Thèse effectuée en co-tutelle avec la laboratoire FRAG (Valencia, Espagne)
L’objectif du projet concerne la création d’un outil de simulation du mouvement humain visant à optimiser une technique sportive complexe (le service au tennis) comprenant une interaction entre un individu (le joueur de tennis) et un objet en mouvement (la balle). Pour cela, nous souhaitons utiliser des techniques de cinématique et de cinétique inverses, issues du domaine de la robotique, largement développées dans le cadre de l’animation d’humanoïdes mais encore inappliquées au domaine sportif. Dans un premier temps, nous allons évaluer le mouvement du service chez des joueurs de tennis de haut niveau en mettant évidence les lois et les déterminants biomécaniques de la performance chez cette population de sportifs. La capture de mouvements en 3D à l’aide d’un système optoélectronique, nous permettra d’aborder cette phase d’identification des discriminants cinématiques, cinétiques et temporels de la performance du service (vitesse de la balle, efficience gestuelle) chez des joueurs de tennis de haut niveau. Dans cette perspective, une collaboration entre le laboratoire M2S et la Fédération Française de Tennis (FFT) a été envisagée.

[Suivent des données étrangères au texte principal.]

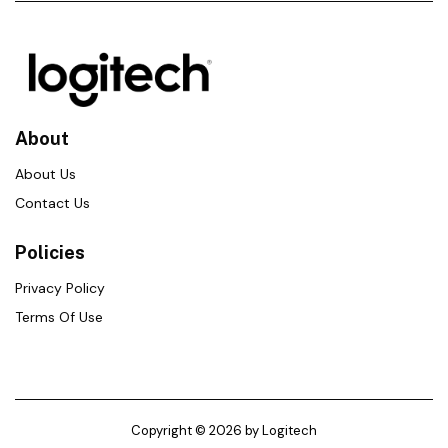
About
About Us
Contact Us
Policies
Privacy Policy
Terms Of Use
Copyright © 2026 by Logitech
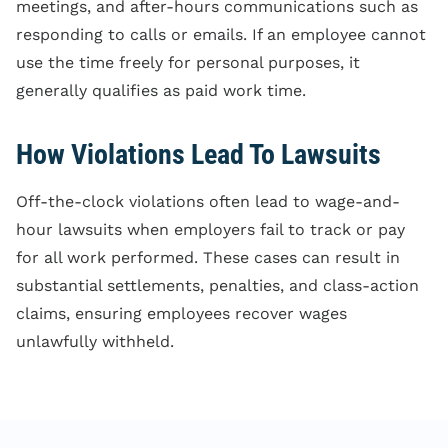
meetings, and after-hours communications such as
responding to calls or emails. If an employee cannot
use the time freely for personal purposes, it
generally qualifies as paid work time.
How Violations Lead To Lawsuits
Off-the-clock violations often lead to wage-and-
hour lawsuits when employers fail to track or pay
for all work performed. These cases can result in
substantial settlements, penalties, and class-action
claims, ensuring employees recover wages
unlawfully withheld.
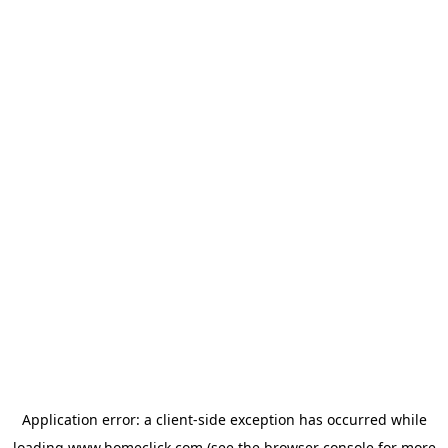
Application error: a
client
-side exception has occurred while
loading
www.homeclick.com
(see the
browser console
for more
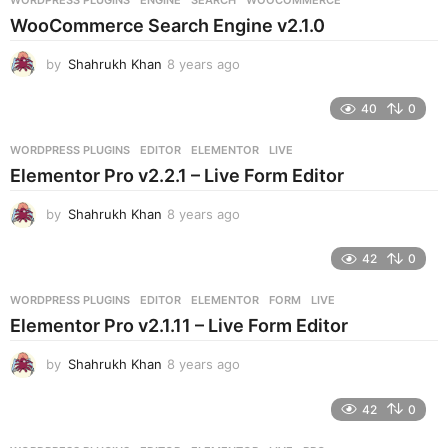
s
WooCommerce Search Engine v2.1.0
a
g
by
Shahrukh Khan
8 years ago
8
o
y
e
40
0
a
r
WORDPRESS PLUGINS
EDITOR
,
ELEMENTOR
,
LIVE
s
Elementor Pro v2.2.1 – Live Form Editor
a
g
by
Shahrukh Khan
8 years ago
8
o
y
e
42
0
a
r
WORDPRESS PLUGINS
EDITOR
,
ELEMENTOR
,
FORM
,
LIVE
s
Elementor Pro v2.1.11 – Live Form Editor
a
g
by
Shahrukh Khan
8 years ago
8
o
y
e
42
0
a
r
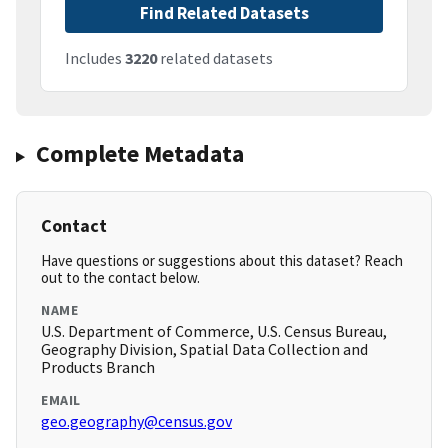
Find Related Datasets
Includes
3220
related datasets
Complete Metadata
Contact
Have questions or suggestions about this dataset? Reach
out to the contact below.
NAME
U.S. Department of Commerce, U.S. Census Bureau,
Geography Division, Spatial Data Collection and
Products Branch
EMAIL
geo.geography@census.gov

Ensuite, il s’agira d’établir un modèle du mouvement incluant les lois biomécaniques identifiées précédemment comprenant les relations entre les paramètres segmentaires et la performance gestuelle. Enfin, le modèle permettra de simuler de nouveaux mouvements tout en tenant compte des caractéristiques propres à un joueur (données anthropométriques, amplitudes articulaires). Enfin, au cours de l’étape de simulation, nous envisageons de tester différentes hypothèses de travail par le biais des techniques de cinématique et de cinétique inverses. Le nouveau mouvement de service testé et calculé pourra être optimisé en terme de vitesse de balle, d’effet, de trajectoire ou encore de minimisation d’énergie. Outre les résultats scientifiques, le développement d’un tel outil est susceptible d’intéresser les industries du multimédia et le monde du sport.